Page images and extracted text
· · · ·

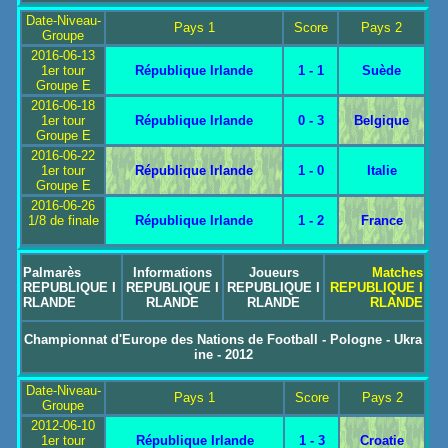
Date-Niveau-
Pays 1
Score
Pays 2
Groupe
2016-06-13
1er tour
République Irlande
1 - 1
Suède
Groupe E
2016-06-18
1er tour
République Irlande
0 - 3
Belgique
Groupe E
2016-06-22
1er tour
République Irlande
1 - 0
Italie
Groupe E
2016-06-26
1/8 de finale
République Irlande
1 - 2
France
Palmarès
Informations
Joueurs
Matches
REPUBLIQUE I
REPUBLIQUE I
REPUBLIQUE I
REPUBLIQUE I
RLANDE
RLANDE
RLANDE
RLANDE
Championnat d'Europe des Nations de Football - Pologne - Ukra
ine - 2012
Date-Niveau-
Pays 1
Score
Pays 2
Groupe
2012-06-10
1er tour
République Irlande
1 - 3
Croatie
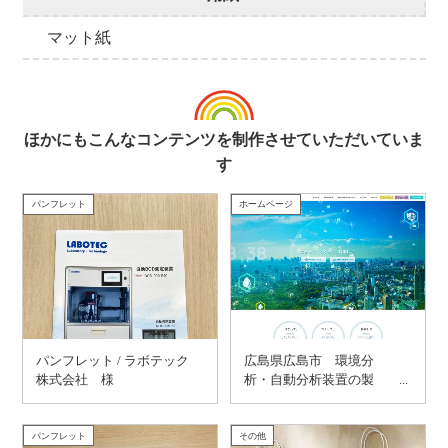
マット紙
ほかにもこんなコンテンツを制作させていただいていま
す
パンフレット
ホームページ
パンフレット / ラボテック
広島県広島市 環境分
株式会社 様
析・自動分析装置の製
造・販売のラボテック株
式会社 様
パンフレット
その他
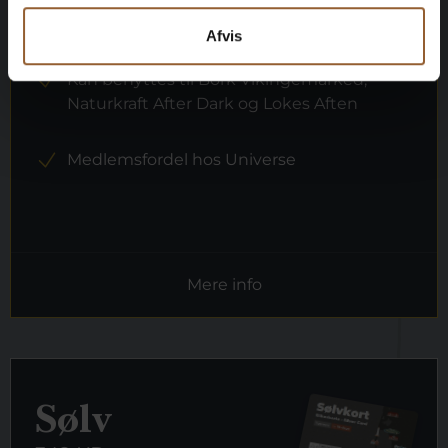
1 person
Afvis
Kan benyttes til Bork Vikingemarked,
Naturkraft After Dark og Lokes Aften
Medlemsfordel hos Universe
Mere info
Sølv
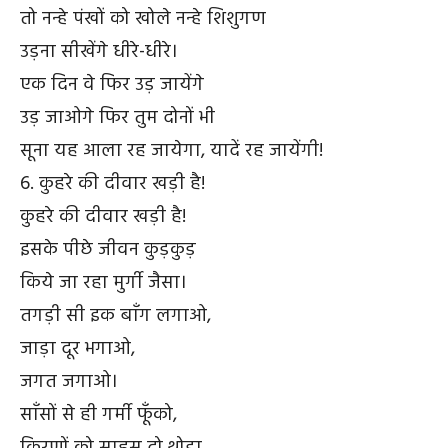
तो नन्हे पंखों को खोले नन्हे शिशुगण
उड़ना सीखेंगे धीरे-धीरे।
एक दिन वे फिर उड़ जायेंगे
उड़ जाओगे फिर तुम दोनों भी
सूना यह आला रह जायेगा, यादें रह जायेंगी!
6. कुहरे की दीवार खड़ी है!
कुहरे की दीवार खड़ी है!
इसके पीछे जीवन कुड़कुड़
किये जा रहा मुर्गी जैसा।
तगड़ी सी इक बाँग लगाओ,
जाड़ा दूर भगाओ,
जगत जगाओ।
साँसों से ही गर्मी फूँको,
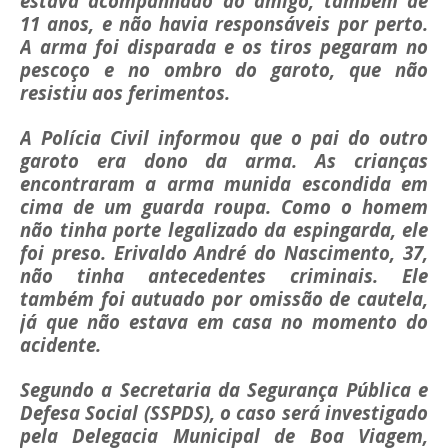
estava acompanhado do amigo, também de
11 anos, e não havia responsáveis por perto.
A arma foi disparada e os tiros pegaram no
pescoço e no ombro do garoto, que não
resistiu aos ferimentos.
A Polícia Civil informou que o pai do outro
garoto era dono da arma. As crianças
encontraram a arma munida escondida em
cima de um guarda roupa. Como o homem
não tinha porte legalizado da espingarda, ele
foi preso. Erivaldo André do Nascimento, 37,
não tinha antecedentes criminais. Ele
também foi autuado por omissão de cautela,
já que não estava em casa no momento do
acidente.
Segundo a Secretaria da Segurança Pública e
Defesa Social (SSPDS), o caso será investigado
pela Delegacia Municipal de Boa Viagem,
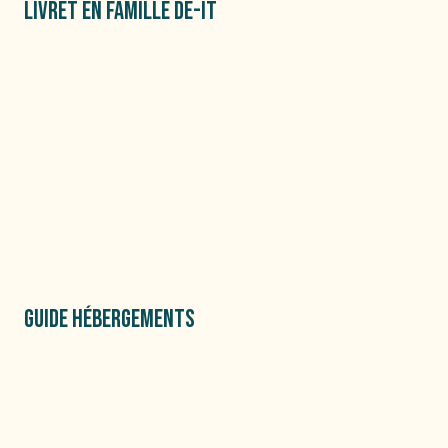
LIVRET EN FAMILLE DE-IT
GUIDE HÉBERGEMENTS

· · · ·

WORK REQUEST: Although the records above contain pictures, output every line exactly and leave the pictures out.

EXERCISE OUTPUT:
Date-Niveau-
Pays 1
Score
Pays 2
Groupe
2016-06-13
1er tour
République Irlande
1 - 1
Suède
Groupe E
2016-06-18
1er tour
République Irlande
0 - 3
Belgique
Groupe E
2016-06-22
1er tour
République Irlande
1 - 0
Italie
Groupe E
2016-06-26
1/8 de finale
République Irlande
1 - 2
France
Palmarès
Informations
Joueurs
Matches
REPUBLIQUE I
REPUBLIQUE I
REPUBLIQUE I
REPUBLIQUE I
RLANDE
RLANDE
RLANDE
RLANDE
Championnat d'Europe des Nations de Football - Pologne - Ukra
ine - 2012
Date-Niveau-
Pays 1
Score
Pays 2
Groupe
2012-06-10
1er tour
République Irlande
1 - 3
Croatie
マット紙
ほかにもこんなコンテンツを制作させていただいていま
す
パンフレット
ホームページ
パンフレット / ラボテック
広島県広島市 環境分
株式会社 様
析・自動分析装置の製
造・販売のラボテック株
式会社 様
パンフレット
その他
1 person
Afvis
Kan benyttes til Bork Vikingemarked,
Naturkraft After Dark og Lokes Aften
Medlemsfordel hos Universe
Mere info
Sølv
तो नन्हे पंखों को खोले नन्हे शिशुगण
उड़ना सीखेंगे धीरे-धीरे।
एक दिन वे फिर उड़ जायेंगे
उड़ जाओगे फिर तुम दोनों भी
सूना यह आला रह जायेगा, यादें रह जायेंगी!
6. कुहरे की दीवार खड़ी है!
कुहरे की दीवार खड़ी है!
इसके पीछे जीवन कुड़कुड़
किये जा रहा मुर्गी जैसा।
तगड़ी सी इक बाँग लगाओ,
जाड़ा दूर भगाओ,
जगत जगाओ।
साँसों से ही गर्मी फूँको,
estava acompanhado do amigo, também de
11 anos, e não havia responsáveis por perto.
A arma foi disparada e os tiros pegaram no
pescoço e no ombro do garoto, que não
resistiu aos ferimentos.
A Polícia Civil informou que o pai do outro
garoto era dono da arma. As crianças
encontraram a arma munida escondida em
cima de um guarda roupa. Como o homem
não tinha porte legalizado da espingarda, ele
foi preso. Erivaldo André do Nascimento, 37,
não tinha antecedentes criminais. Ele
também foi autuado por omissão de cautela,
já que não estava em casa no momento do
acidente.
Segundo a Secretaria da Segurança Pública e
Defesa Social (SSPDS), o caso será investigado
pela Delegacia Municipal de Boa Viagem,
LIVRET EN FAMILLE DE-IT
GUIDE HÉBERGEMENTS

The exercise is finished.